The Reserve Bank’s decision to ban surcharging on debit and credit cards will force up the cost of travel for every Australian and place travel businesses under unacceptable financial pressure.

That was the warning from the Australian Travel Industry Association (ATIA) following the announcement of the ban, effective from October 1.

Interchange fees have been reduced from 0.8% to 0.3% for domestic consumer cards. ATIA says the reduction will deliver little meaningful relief, because interchange is only one component of total payment costs.

The agent organisation believes once scheme fees and acquirer fees are added, travel businesses are looking at a total payment cost of at least 1% of transaction value, a cost that has not been reduced by today’s decision.

ATIA is warning members that prices across airfares, hotel bookings, tours and agent service fees will need to rise by at least 1% from October 1 to absorb costs that can no longer be recovered through surcharging.

In a closed session today, the RBA confirmed it is not expecting price decreases as a result of its decision. ATIA believes price increases are inevitable, particularly in travel.

“The only stakeholders who will be happy with today’s decision are Visa, Mastercard and the big four banks,” said Dean Long, ATIA CEO.

“Every business group in Australia that does not have a vested interest in protecting bank profit margins argued against this outcome.

“The RBA has chosen to back the schemes over Australian businesses and the consumers who will pay more because of it.”

The RBA anchored its decision on data showing just 16% of businesses across the economy surcharge.
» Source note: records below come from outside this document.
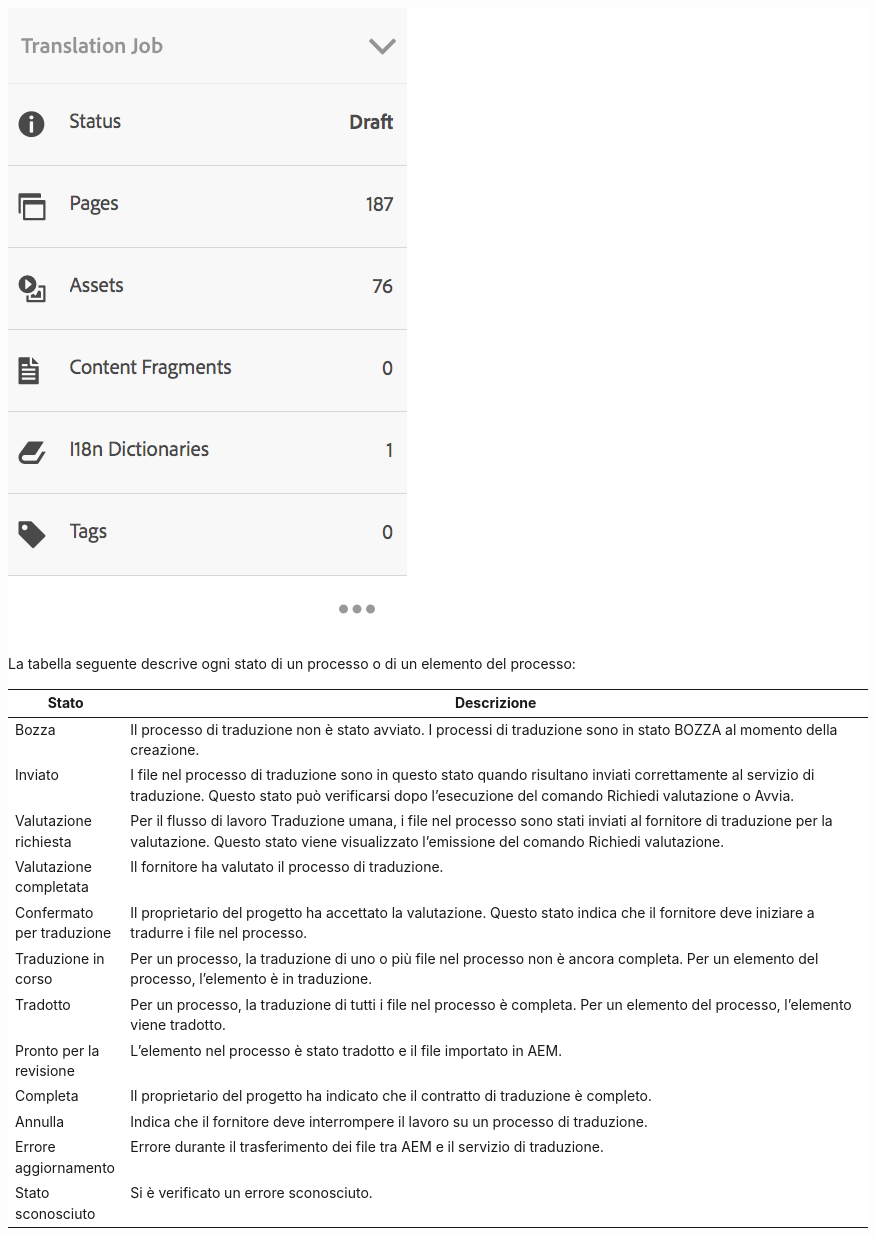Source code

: ![chlimage_1-259](assets/chlimage_1-259.png)

La tabella seguente descrive ogni stato di un processo o di un elemento del processo:

| Stato | Descrizione |
|---|---|
| Bozza | Il processo di traduzione non è stato avviato. I processi di traduzione sono in stato BOZZA al momento della creazione. |
| Inviato | I file nel processo di traduzione sono in questo stato quando risultano inviati correttamente al servizio di traduzione. Questo stato può verificarsi dopo l’esecuzione del comando Richiedi valutazione o Avvia. |
| Valutazione richiesta | Per il flusso di lavoro Traduzione umana, i file nel processo sono stati inviati al fornitore di traduzione per la valutazione. Questo stato viene visualizzato l’emissione del comando Richiedi valutazione. |
| Valutazione completata | Il fornitore ha valutato il processo di traduzione. |
| Confermato per traduzione | Il proprietario del progetto ha accettato la valutazione. Questo stato indica che il fornitore deve iniziare a tradurre i file nel processo. |
| Traduzione in corso | Per un processo, la traduzione di uno o più file nel processo non è ancora completa. Per un elemento del processo, l’elemento è in traduzione. |
| Tradotto | Per un processo, la traduzione di tutti i file nel processo è completa. Per un elemento del processo, l’elemento viene tradotto. |
| Pronto per la revisione | L’elemento nel processo è stato tradotto e il file importato in AEM. |
| Completa | Il proprietario del progetto ha indicato che il contratto di traduzione è completo. |
| Annulla | Indica che il fornitore deve interrompere il lavoro su un processo di traduzione. |
| Errore aggiornamento | Errore durante il trasferimento dei file tra AEM e il servizio di traduzione. |
| Stato sconosciuto | Si è verificato un errore sconosciuto. |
However, ATIA disputes that figure, claiming it was collected from institutions with a direct financial interest in today’s outcome and does not reflect the reality of the Australian marketplace. ATIA believe the 16% figure is not a credible basis for a decision of this consequence.

“If you bought a coffee today, you paid a surcharge. If you booked a flight or a holiday, you paid a surcharge,” added Mr Long.

“The businesses that don’t surcharge – supermarkets, pharmacies, lottery organisations – are the exception, not the rule.

“The 16% figure is wrong and it has been used to justify a policy that will cost Australian consumers and Australia’s small businesses real money.”